An MCP server published to npm or PyPI gets the same supply chain scrutiny as any other package. It can be scanned by Snyk, Dependabot, Socket. It has typed exports that can be audited. A SKILL.md is a markdown file that an LLM interprets at runtime. There's nothing to scan because the code doesn't exist until the agent generates it.

How the models compare

Each approach makes different tradeoffs across the same three layers:

Layer	OpenClaw	NanoClaw	NonnaClaw
Capabilities	Prompt-injected bash/curl	Codemods to source	MCP servers
Configuration	Same SKILL.md	Same codemod	`skill.json` manifest
Scoping	None	Container isolation	Container isolation + per-tool proxy

This is an experiment

This is early. There's still work to do: securing the host layer, strengthening the MCP proxy, and some other ideas.

The install-time trust problem doesn't go away. SKILL.md runs once during setup and could instruct Claude Code to do bad things. But the blast radius is one-time versus permanent prompt injection on every agent turn. Same trust model as npm install.
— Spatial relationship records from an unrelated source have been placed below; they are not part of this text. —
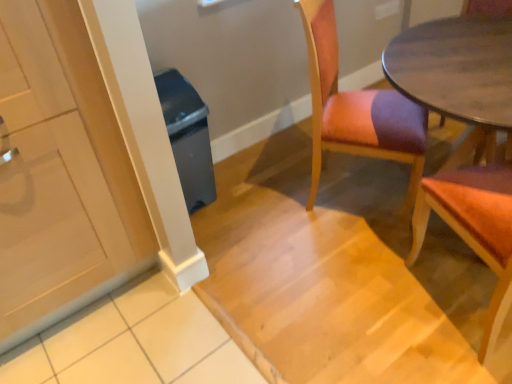
Question: In the image, is gray plastic trash can at left positioned in front of or behind white glossy cabinet at left?

Choices:
 (A) front
 (B) behind

Answer: (B)

Question: From the image's perspective, is gray plastic trash can at left located above or below white glossy cabinet at left?

Choices:
 (A) below
 (B) above

Answer: (B)

Question: Estimate the real-world distances between objects in this image. Which object is farther from the white glossy cabinet at left?

Choices:
 (A) gray plastic trash can at left
 (B) wooden upholstered chair at center, the first chair viewed from the left
 (C) wooden chair at right, arranged as the 2th chair when viewed from the left

Answer: (C)

Question: Based on their relative distances, which object is farther from the wooden upholstered chair at center, acting as the 2th chair starting from the right?

Choices:
 (A) white glossy cabinet at left
 (B) gray plastic trash can at left
 (C) wooden chair at right, marked as the first chair in a right-to-left arrangement

Answer: (A)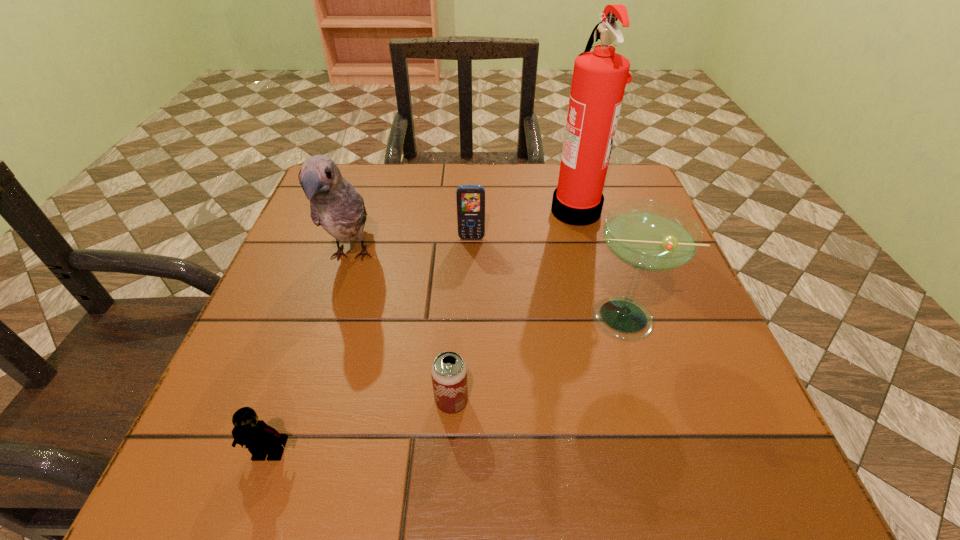
Locate an element on the screen. The height and width of the screenshot is (540, 960). vacant space located 0.100m on the back of the martini is located at coordinates (600, 256).

Image resolution: width=960 pixels, height=540 pixels. What are the coordinates of `free spot located 0.400m on the screen of the fourth tallest object` in the screenshot? It's located at (468, 402).

Identify the location of free region located on the right of the second nearest object. (619, 401).

I want to click on object located at the far edge, so click(599, 79).

Find the location of a particular element. The width and height of the screenshot is (960, 540). object at the near edge is located at coordinates (261, 439).

At what (x,y) coordinates should I click in order to perform the action: click on parrot that is at the left edge. Please return your answer as a coordinate pair (x, y). Looking at the image, I should click on (334, 203).

Find the location of a particular element. Lego that is at the left edge is located at coordinates (261, 439).

Locate an element on the screen. The width and height of the screenshot is (960, 540). fire extinguisher located in the right edge section of the desktop is located at coordinates (599, 79).

Where is `martini situated at the right edge`? This screenshot has height=540, width=960. martini situated at the right edge is located at coordinates (647, 235).

I want to click on object situated at the near left corner, so click(x=261, y=439).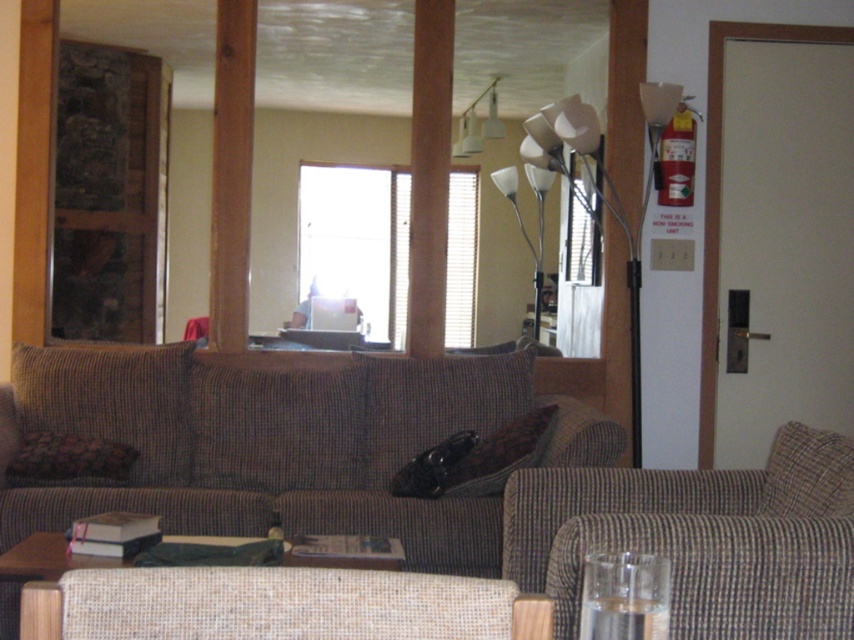
Between point (664, 113) and point (37, 579), which one is positioned behind?

The point (664, 113) is behind.

Does white glossy floor lamp at upper center have a larger size compared to beige woven table at lower center?

Yes, white glossy floor lamp at upper center is bigger than beige woven table at lower center.

I want to click on white glossy floor lamp at upper center, so click(607, 188).

Identify the location of white glossy floor lamp at upper center. The height and width of the screenshot is (640, 854). (607, 188).

Is brown textured couch at center smaller than brown textured pillow at center?

No, brown textured couch at center is not smaller than brown textured pillow at center.

Between point (475, 369) and point (510, 422), which one is positioned in front?

Point (510, 422)

You are a GUI agent. You are given a task and a screenshot of the screen. Output one action in this format:
    pyautogui.click(x=<x>, y=<y>)
    Task: Click on the brown textured couch at center
    This screenshot has width=854, height=640.
    Given the screenshot: What is the action you would take?
    pyautogui.click(x=285, y=442)

Describe the element at coordinates (285, 442) in the screenshot. Image resolution: width=854 pixels, height=640 pixels. I see `brown textured couch at center` at that location.

Locate an element on the screen. This screenshot has height=640, width=854. brown textured couch at center is located at coordinates (285, 442).

Find the location of a particular element. brown textured couch at center is located at coordinates (285, 442).

Where is `brown textured couch at center`? The image size is (854, 640). brown textured couch at center is located at coordinates (285, 442).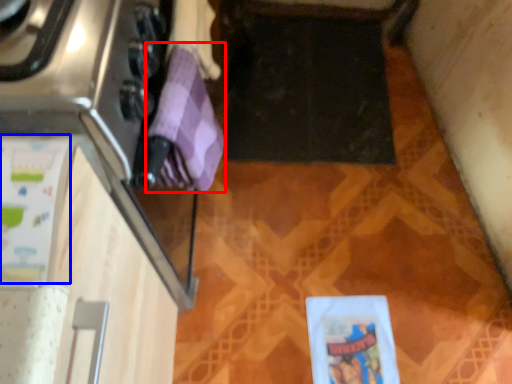
Question: Which of the following is the closest to the observer, wrapping paper (highlighted by a red box) or wrapping paper (highlighted by a blue box)?

Choices:
 (A) wrapping paper
 (B) wrapping paper

Answer: (B)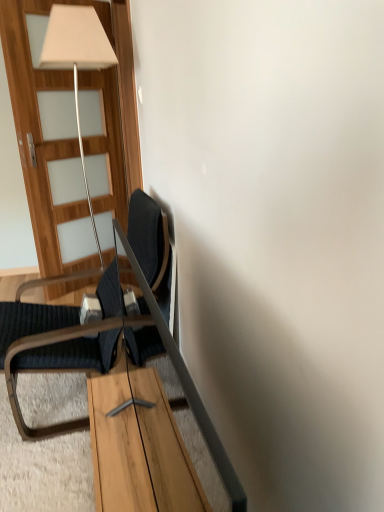
Locate an element on the screen. This screenshot has width=384, height=512. wooden table at center is located at coordinates (117, 449).

At what (x,y) coordinates should I click in order to perform the action: click on wooden table at center. Please return your answer as a coordinate pair (x, y). The height and width of the screenshot is (512, 384). Looking at the image, I should click on (117, 449).

Is dark blue fabric chair at left aimed at wooden table at center?

No.

From the picture: Considering the positions of objects dark blue fabric chair at left and wooden table at center in the image provided, who is more to the left, dark blue fabric chair at left or wooden table at center?

Positioned to the left is dark blue fabric chair at left.

Does dark blue fabric chair at left come in front of wooden table at center?

No, dark blue fabric chair at left is further to the viewer.

Does dark blue fabric chair at left have a greater width compared to wooden table at center?

Yes, dark blue fabric chair at left is wider than wooden table at center.

Does point (110, 75) come closer to viewer compared to point (110, 378)?

No, it is behind (110, 378).

In order to click on door that appears above the wooden table at center (from a real-world perspective) in this screenshot , I will do click(x=41, y=128).

Is wooden door at left placed right next to wooden table at center?

No, wooden door at left is not making contact with wooden table at center.

Consider the image. Is wooden door at left completely or partially outside of wooden table at center?

wooden door at left is positioned outside wooden table at center.

Does point (121, 178) come behind point (81, 365)?

Yes.

Is wooden door at left oriented towards dark blue fabric chair at left?

No.

Consider the image. Is wooden door at left positioned behind dark blue fabric chair at left?

Yes, the depth of wooden door at left is greater than that of dark blue fabric chair at left.

How many degrees apart are the facing directions of wooden door at left and dark blue fabric chair at left?

wooden door at left and dark blue fabric chair at left are facing 0.113 degrees away from each other.

From the image's perspective, between wooden table at center and dark blue fabric chair at left, who is located below?

wooden table at center is shown below in the image.

The width and height of the screenshot is (384, 512). Identify the location of chair located behind the wooden table at center. (57, 341).

Considering the positions of objects wooden table at center and dark blue fabric chair at left in the image provided, who is more to the right, wooden table at center or dark blue fabric chair at left?

From the viewer's perspective, wooden table at center appears more on the right side.

Considering the sizes of objects wooden table at center and dark blue fabric chair at left in the image provided, who is thinner, wooden table at center or dark blue fabric chair at left?

wooden table at center.

Where is `door behind the dark blue fabric chair at left`? The width and height of the screenshot is (384, 512). door behind the dark blue fabric chair at left is located at coordinates (41, 128).

Are dark blue fabric chair at left and wooden door at left far apart?

Yes, dark blue fabric chair at left and wooden door at left are located far from each other.

Who is smaller, dark blue fabric chair at left or wooden door at left?

wooden door at left is smaller.

Considering the relative positions of dark blue fabric chair at left and wooden door at left in the image provided, is dark blue fabric chair at left to the right of wooden door at left from the viewer's perspective?

No, dark blue fabric chair at left is not to the right of wooden door at left.

From the image's perspective, is wooden table at center beneath wooden door at left?

Yes, from the image's perspective, wooden table at center is below wooden door at left.

Can you confirm if wooden table at center is wider than wooden door at left?

No.

Is wooden table at center smaller than wooden door at left?

Indeed, wooden table at center has a smaller size compared to wooden door at left.

Can you confirm if wooden table at center is positioned to the left of wooden door at left?

No, wooden table at center is not to the left of wooden door at left.

Where is `table below the dark blue fabric chair at left (from the image's perspective)`? This screenshot has width=384, height=512. table below the dark blue fabric chair at left (from the image's perspective) is located at coordinates pyautogui.click(x=117, y=449).

I want to click on table below the wooden door at left (from a real-world perspective), so click(117, 449).

Estimate the real-world distances between objects in this image. Which object is closer to dark blue fabric chair at left, wooden table at center or wooden door at left?

wooden table at center.

From the picture: Estimate the real-world distances between objects in this image. Which object is closer to wooden table at center, wooden door at left or dark blue fabric chair at left?

dark blue fabric chair at left is closer to wooden table at center.

Looking at the image, which one is located closer to dark blue fabric chair at left, wooden door at left or wooden table at center?

wooden table at center.

Estimate the real-world distances between objects in this image. Which object is further from wooden door at left, dark blue fabric chair at left or wooden table at center?

wooden table at center is positioned further to the anchor wooden door at left.

Looking at the image, which one is located closer to wooden table at center, dark blue fabric chair at left or wooden door at left?

Based on the image, dark blue fabric chair at left appears to be nearer to wooden table at center.

Looking at the image, which one is located further to wooden door at left, wooden table at center or dark blue fabric chair at left?

wooden table at center.

The width and height of the screenshot is (384, 512). I want to click on chair that lies between wooden door at left and wooden table at center from top to bottom, so click(57, 341).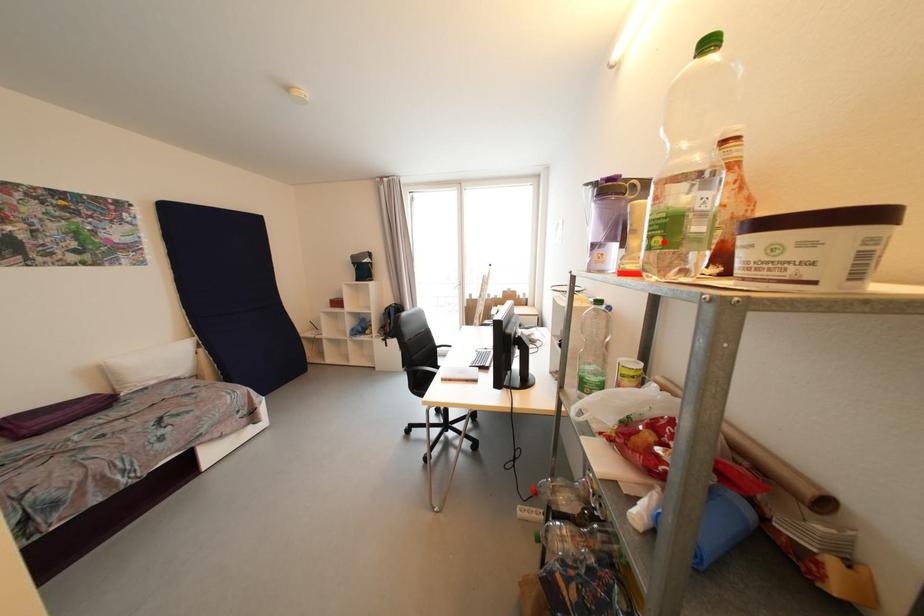
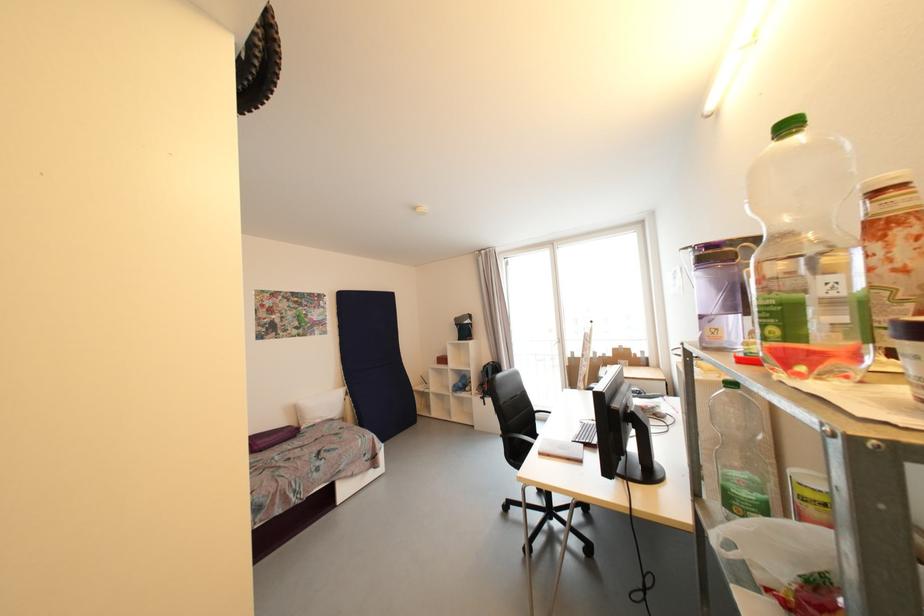
Find the pixel in the second image that matches the highlighted location in the first image.

(780, 331)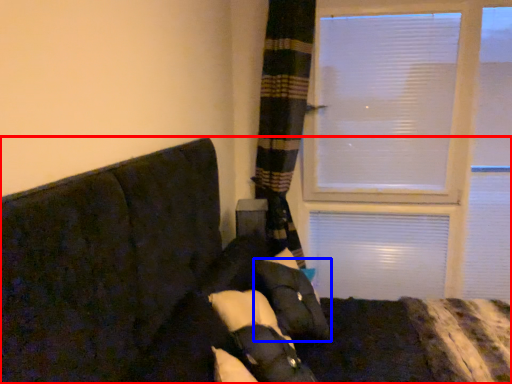
Question: Which object is closer to the camera taking this photo, furniture (highlighted by a red box) or pillow (highlighted by a blue box)?

Choices:
 (A) furniture
 (B) pillow

Answer: (A)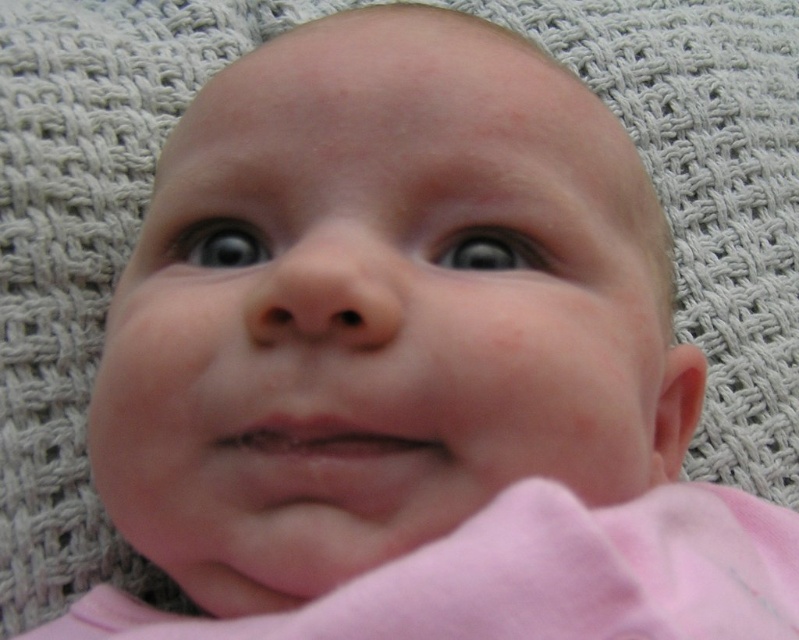
Question: Observing the image, what is the correct spatial positioning of blue smooth eye at center in reference to blue glossy eye at upper left?

Choices:
 (A) above
 (B) below

Answer: (B)

Question: Can you confirm if blue smooth eye at center is positioned above blue glossy eye at upper left?

Choices:
 (A) yes
 (B) no

Answer: (B)

Question: Can you confirm if blue smooth eye at center is bigger than blue glossy eye at upper left?

Choices:
 (A) yes
 (B) no

Answer: (B)

Question: Which point is closer to the camera taking this photo?

Choices:
 (A) (519, 244)
 (B) (213, 221)

Answer: (A)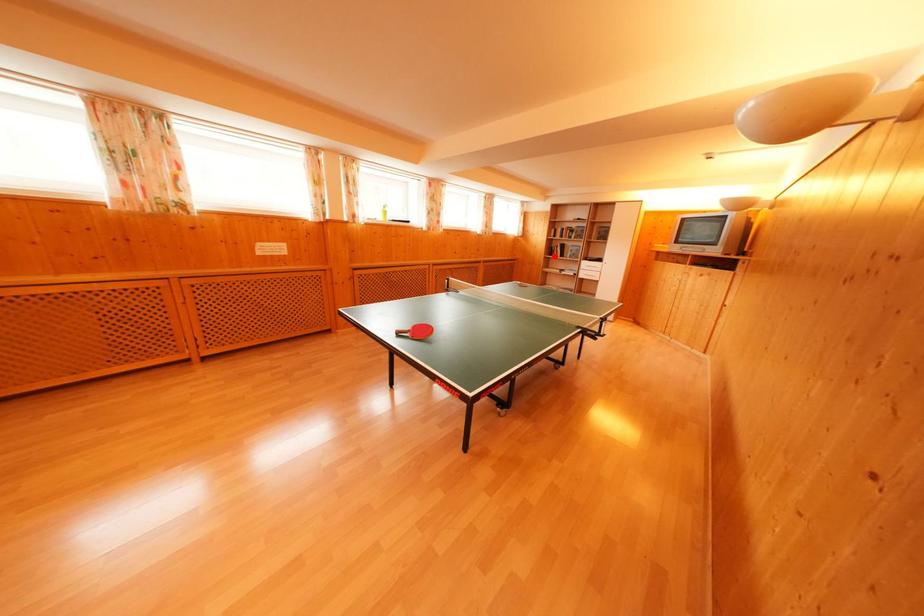
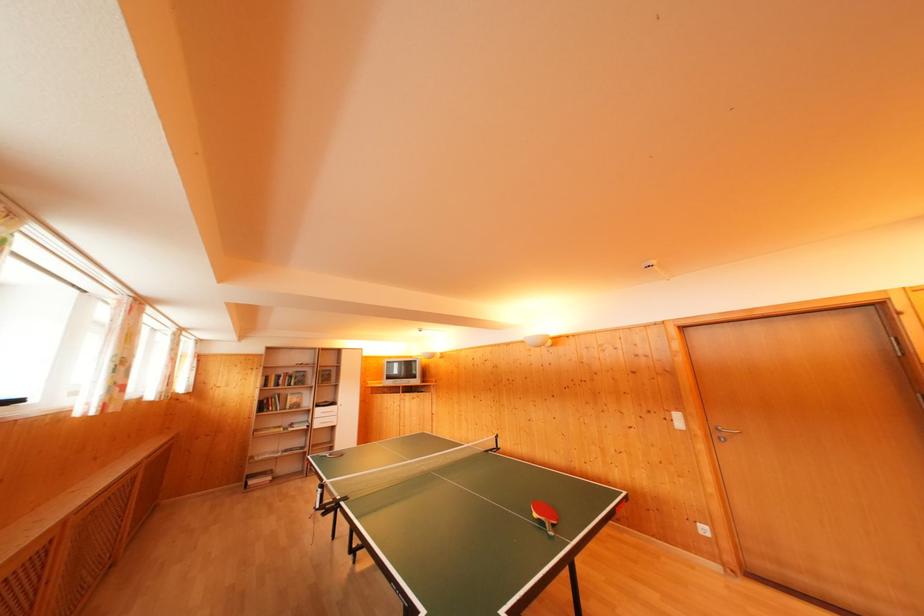
The point at the highlighted location is marked in the first image. Where is the corresponding point in the second image?

(268, 411)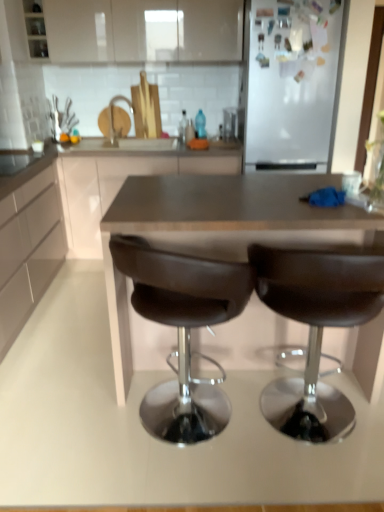
Identify the location of matte brown countertop at center, the 2th cabinetry from the top. (72, 213).

What do you see at coordinates (112, 116) in the screenshot? I see `brushed metal faucet at upper center` at bounding box center [112, 116].

Measure the distance between brown leather chair at center, which ranks as the 1th chair in left-to-right order, and camera.

The distance of brown leather chair at center, which ranks as the 1th chair in left-to-right order, from camera is 4.59 feet.

Locate an element on the screen. The height and width of the screenshot is (512, 384). white glossy cabinet at upper center, marked as the 1th cabinetry in a top-to-bottom arrangement is located at coordinates (143, 30).

Locate an element on the screen. dark brown laminate counter at center is located at coordinates (121, 181).

Considering the sizes of objects matte brown countertop at center, the 2th cabinetry when ordered from bottom to top, and brown leather chair at center, which ranks as the 1th chair in left-to-right order, in the image provided, who is thinner, matte brown countertop at center, the 2th cabinetry when ordered from bottom to top, or brown leather chair at center, which ranks as the 1th chair in left-to-right order,?

Thinner between the two is brown leather chair at center, which ranks as the 1th chair in left-to-right order.

From the image's perspective, which object appears higher, matte brown countertop at center, the 2th cabinetry when ordered from bottom to top, or brown leather chair at center, which ranks as the 1th chair in left-to-right order?

matte brown countertop at center, the 2th cabinetry when ordered from bottom to top.

Is matte brown countertop at center, the 2th cabinetry when ordered from bottom to top, not inside brown leather chair at center, which ranks as the 1th chair in left-to-right order?

matte brown countertop at center, the 2th cabinetry when ordered from bottom to top, is positioned outside brown leather chair at center, which ranks as the 1th chair in left-to-right order.

Considering the sizes of brown leather chair at center, the 2th chair when ordered from left to right, and brown leather chair at center, which is the second chair in right-to-left order, in the image, is brown leather chair at center, the 2th chair when ordered from left to right, bigger or smaller than brown leather chair at center, which is the second chair in right-to-left order,?

Clearly, brown leather chair at center, the 2th chair when ordered from left to right, is smaller in size than brown leather chair at center, which is the second chair in right-to-left order.

Consider the image. Could you measure the distance between brown leather chair at center, the first chair viewed from the right, and brown leather chair at center, which ranks as the 1th chair in left-to-right order?

brown leather chair at center, the first chair viewed from the right, is 27.88 centimeters from brown leather chair at center, which ranks as the 1th chair in left-to-right order.

Does brown leather chair at center, the first chair viewed from the right, touch brown leather chair at center, which is the second chair in right-to-left order?

No, brown leather chair at center, the first chair viewed from the right, is not in contact with brown leather chair at center, which is the second chair in right-to-left order.

Considering the relative positions of brown leather chair at center, the first chair viewed from the right, and brown leather chair at center, which ranks as the 1th chair in left-to-right order, in the image provided, is brown leather chair at center, the first chair viewed from the right, to the left or to the right of brown leather chair at center, which ranks as the 1th chair in left-to-right order,?

From the image, it's evident that brown leather chair at center, the first chair viewed from the right, is to the right of brown leather chair at center, which ranks as the 1th chair in left-to-right order.

From a real-world perspective, between brown leather table at center and white matte cabinet at left, the 3th cabinetry from the top, who is vertically lower?

brown leather table at center is physically lower.

Is brown leather table at center in contact with white matte cabinet at left, the 3th cabinetry from the top?

No, brown leather table at center is not in contact with white matte cabinet at left, the 3th cabinetry from the top.

Is white matte cabinet at left, the 3th cabinetry from the top, located within brown leather table at center?

No, white matte cabinet at left, the 3th cabinetry from the top, is not a part of brown leather table at center.

Is brown leather chair at center, the first chair viewed from the right, next to matte brown countertop at center, the 2th cabinetry from the top, and touching it?

brown leather chair at center, the first chair viewed from the right, is not next to matte brown countertop at center, the 2th cabinetry from the top, and they're not touching.

From a real-world perspective, who is located lower, brown leather chair at center, the 2th chair when ordered from left to right, or matte brown countertop at center, the 2th cabinetry from the top?

In real-world perspective, brown leather chair at center, the 2th chair when ordered from left to right, is lower.

From the image's perspective, is brown leather chair at center, the first chair viewed from the right, over matte brown countertop at center, the 2th cabinetry from the top?

No, from the image's perspective, brown leather chair at center, the first chair viewed from the right, is not on top of matte brown countertop at center, the 2th cabinetry from the top.

Is white matte cabinet at left, the 3th cabinetry from the top, further to the viewer compared to dark brown laminate counter at center?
The accessibility argument is real: SKILL.md is easier to write than an MCP server, and for non-developers, the AI is the interface. But Claude Code can scaffold a working MCP server from a description in minutes. package.json took more work than a loose shell script too, and that tradeoff was worth making. The friction argument gets weaker every month. The security argument doesn't.

If you want to poke at it: nonnaclaw is the fork. nonnaclaw-whatsapp is the simplest skill example: three files, wraps a community MCP server, scoped per group. If you've built OpenClaw or NanoClaw skills and want to try converting one, I'd like to know where the pattern breaks down.